==== SELECTED TEXT

Miles Franklin

Home > Other > Miles Franklin > Page 29
Miles Franklin Page 29

by Jill Roe


  13

  The Waratah Cup: 1946‒1950

  We are such tiny sparks.1

  ‘What awaits us I dunno,’ Miles wrote in a postwar catch-up letter to expatriate poet-librarian Kathleen Monypenny in London. Australia was ‘sinking back into normality’, but with the prospect of another bout of profiteering, most people would be left ‘poorer and older and sadder’. The war had consumed six years; from 1942 more people had to pay taxes, and two big wars in a lifetime was a lot to bear. But with fewer casualties than World War I and a reforming Labor government in power in Australia until December 1949, hopes ran higher than in 1918, and reaction was slower to take hold.2

  Miles knew that Mary Fullerton was now quite ill, and fearing that every letter would be her last, kept writing as normally as possible, but could barely suppress her anxiety, even when it was deflected to the abstract idea of death: ‘Is there to be no going-on — no continuance, no conscious carrying on of the beauty of character wrought here?’ she wrote to Mary and Mabel Singleton on 5 February 1946.3

  On 25 February she wrote again: ‘Mary, my precious, my dear, have you gone beyond our voices to something splendidly different, or to blessed sleep and relief from pain?’; but on the same day she received a letter from Mary. Em Fullerton rang the next day to say Mary had already died, on 23 February.

========
==== INFORMATION SHOWN

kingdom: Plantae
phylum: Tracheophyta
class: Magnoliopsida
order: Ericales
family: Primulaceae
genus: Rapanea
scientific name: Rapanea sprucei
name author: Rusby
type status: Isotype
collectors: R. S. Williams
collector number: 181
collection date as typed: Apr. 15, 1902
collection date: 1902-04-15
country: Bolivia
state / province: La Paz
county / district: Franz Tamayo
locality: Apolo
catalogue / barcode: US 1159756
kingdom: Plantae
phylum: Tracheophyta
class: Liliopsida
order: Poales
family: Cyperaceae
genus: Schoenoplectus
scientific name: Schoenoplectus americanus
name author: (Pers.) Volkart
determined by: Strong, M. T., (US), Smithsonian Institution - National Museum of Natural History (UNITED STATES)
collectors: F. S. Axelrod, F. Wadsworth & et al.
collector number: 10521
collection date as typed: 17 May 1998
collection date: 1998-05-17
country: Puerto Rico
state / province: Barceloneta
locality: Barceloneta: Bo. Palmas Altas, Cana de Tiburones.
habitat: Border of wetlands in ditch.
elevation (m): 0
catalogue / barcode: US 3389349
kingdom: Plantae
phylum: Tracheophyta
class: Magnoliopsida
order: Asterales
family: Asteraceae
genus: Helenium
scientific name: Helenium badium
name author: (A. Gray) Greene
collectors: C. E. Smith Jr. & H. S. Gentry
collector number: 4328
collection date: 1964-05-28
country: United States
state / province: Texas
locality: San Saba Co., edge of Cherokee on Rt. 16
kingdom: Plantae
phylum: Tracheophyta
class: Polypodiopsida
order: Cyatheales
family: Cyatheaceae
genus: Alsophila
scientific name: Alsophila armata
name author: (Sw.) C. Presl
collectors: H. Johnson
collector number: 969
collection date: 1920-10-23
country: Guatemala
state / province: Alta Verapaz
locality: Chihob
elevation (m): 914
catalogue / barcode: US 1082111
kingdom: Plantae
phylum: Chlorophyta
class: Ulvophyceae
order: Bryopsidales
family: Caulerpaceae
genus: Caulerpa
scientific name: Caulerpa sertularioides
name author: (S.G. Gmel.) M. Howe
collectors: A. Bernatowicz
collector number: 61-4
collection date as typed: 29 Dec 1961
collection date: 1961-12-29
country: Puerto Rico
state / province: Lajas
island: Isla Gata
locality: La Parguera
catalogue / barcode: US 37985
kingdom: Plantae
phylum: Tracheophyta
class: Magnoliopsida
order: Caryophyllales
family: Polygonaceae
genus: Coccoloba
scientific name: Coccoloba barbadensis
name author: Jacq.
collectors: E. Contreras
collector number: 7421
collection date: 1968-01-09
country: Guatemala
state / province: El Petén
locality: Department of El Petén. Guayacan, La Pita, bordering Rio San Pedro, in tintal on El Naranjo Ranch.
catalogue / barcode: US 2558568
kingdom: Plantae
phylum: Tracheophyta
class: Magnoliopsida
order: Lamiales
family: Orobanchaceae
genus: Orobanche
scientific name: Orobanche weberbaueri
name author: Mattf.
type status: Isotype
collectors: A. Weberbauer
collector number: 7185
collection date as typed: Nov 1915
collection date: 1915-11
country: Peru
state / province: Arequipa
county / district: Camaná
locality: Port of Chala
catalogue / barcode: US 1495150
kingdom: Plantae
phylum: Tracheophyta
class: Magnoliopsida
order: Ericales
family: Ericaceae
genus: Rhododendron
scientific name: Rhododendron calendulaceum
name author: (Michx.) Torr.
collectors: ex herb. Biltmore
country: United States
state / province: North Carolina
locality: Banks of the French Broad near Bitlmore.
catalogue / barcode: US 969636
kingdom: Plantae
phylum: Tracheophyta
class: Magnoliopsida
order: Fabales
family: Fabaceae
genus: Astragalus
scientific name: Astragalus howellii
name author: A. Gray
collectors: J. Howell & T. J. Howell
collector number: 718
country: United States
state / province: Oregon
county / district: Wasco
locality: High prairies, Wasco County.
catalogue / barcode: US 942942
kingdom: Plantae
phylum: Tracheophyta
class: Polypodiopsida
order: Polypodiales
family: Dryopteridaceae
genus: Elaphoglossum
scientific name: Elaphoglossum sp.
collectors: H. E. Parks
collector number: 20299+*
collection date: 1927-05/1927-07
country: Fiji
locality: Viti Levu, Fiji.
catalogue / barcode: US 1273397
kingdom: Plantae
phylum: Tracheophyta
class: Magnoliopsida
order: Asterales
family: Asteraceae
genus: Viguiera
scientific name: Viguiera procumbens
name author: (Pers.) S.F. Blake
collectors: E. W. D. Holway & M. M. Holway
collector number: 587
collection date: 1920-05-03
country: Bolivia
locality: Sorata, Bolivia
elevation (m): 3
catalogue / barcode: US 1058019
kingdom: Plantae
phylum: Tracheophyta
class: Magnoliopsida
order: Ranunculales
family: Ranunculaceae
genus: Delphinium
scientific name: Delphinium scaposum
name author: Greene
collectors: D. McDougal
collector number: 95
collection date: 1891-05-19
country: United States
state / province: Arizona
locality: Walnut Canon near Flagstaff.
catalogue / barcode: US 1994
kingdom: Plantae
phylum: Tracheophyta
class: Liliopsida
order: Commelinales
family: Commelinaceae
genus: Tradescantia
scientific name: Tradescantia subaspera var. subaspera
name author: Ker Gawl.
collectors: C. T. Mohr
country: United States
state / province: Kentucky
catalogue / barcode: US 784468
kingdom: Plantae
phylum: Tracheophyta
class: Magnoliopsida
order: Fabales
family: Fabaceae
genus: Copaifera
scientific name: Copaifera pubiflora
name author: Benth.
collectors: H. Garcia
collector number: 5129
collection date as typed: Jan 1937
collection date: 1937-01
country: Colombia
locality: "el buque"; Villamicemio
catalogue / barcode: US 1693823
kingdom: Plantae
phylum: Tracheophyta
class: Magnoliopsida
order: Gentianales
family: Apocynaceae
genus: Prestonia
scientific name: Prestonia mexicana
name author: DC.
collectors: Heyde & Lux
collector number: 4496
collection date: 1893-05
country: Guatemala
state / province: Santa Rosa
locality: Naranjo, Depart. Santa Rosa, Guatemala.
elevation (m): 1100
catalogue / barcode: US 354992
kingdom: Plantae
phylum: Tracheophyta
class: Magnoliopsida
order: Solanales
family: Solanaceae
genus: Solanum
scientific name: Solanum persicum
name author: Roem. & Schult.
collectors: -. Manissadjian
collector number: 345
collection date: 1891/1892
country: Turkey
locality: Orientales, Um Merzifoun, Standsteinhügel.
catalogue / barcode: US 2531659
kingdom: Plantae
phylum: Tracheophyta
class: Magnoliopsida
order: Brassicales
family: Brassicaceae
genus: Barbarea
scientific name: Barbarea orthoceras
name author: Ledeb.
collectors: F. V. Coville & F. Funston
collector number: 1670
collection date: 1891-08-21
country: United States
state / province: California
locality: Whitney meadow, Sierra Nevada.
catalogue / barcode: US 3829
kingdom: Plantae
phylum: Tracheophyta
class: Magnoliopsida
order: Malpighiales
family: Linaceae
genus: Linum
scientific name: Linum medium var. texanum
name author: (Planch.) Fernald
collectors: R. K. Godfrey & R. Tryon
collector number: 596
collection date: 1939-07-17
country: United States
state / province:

========

#### EXERCISE INSTRUCTIONS
Copy the passage on Miles Franklin word for word, starting at "On 25 February" and ending at "on 23 February.".

#### SOLUTION TO THE PROBLEM
On 25 February she wrote again: ‘Mary, my precious, my dear, have you gone beyond our voices to something splendidly different, or to blessed sleep and relief from pain?’; but on the same day she received a letter from Mary. Em Fullerton rang the next day to say Mary had already died, on 23 February.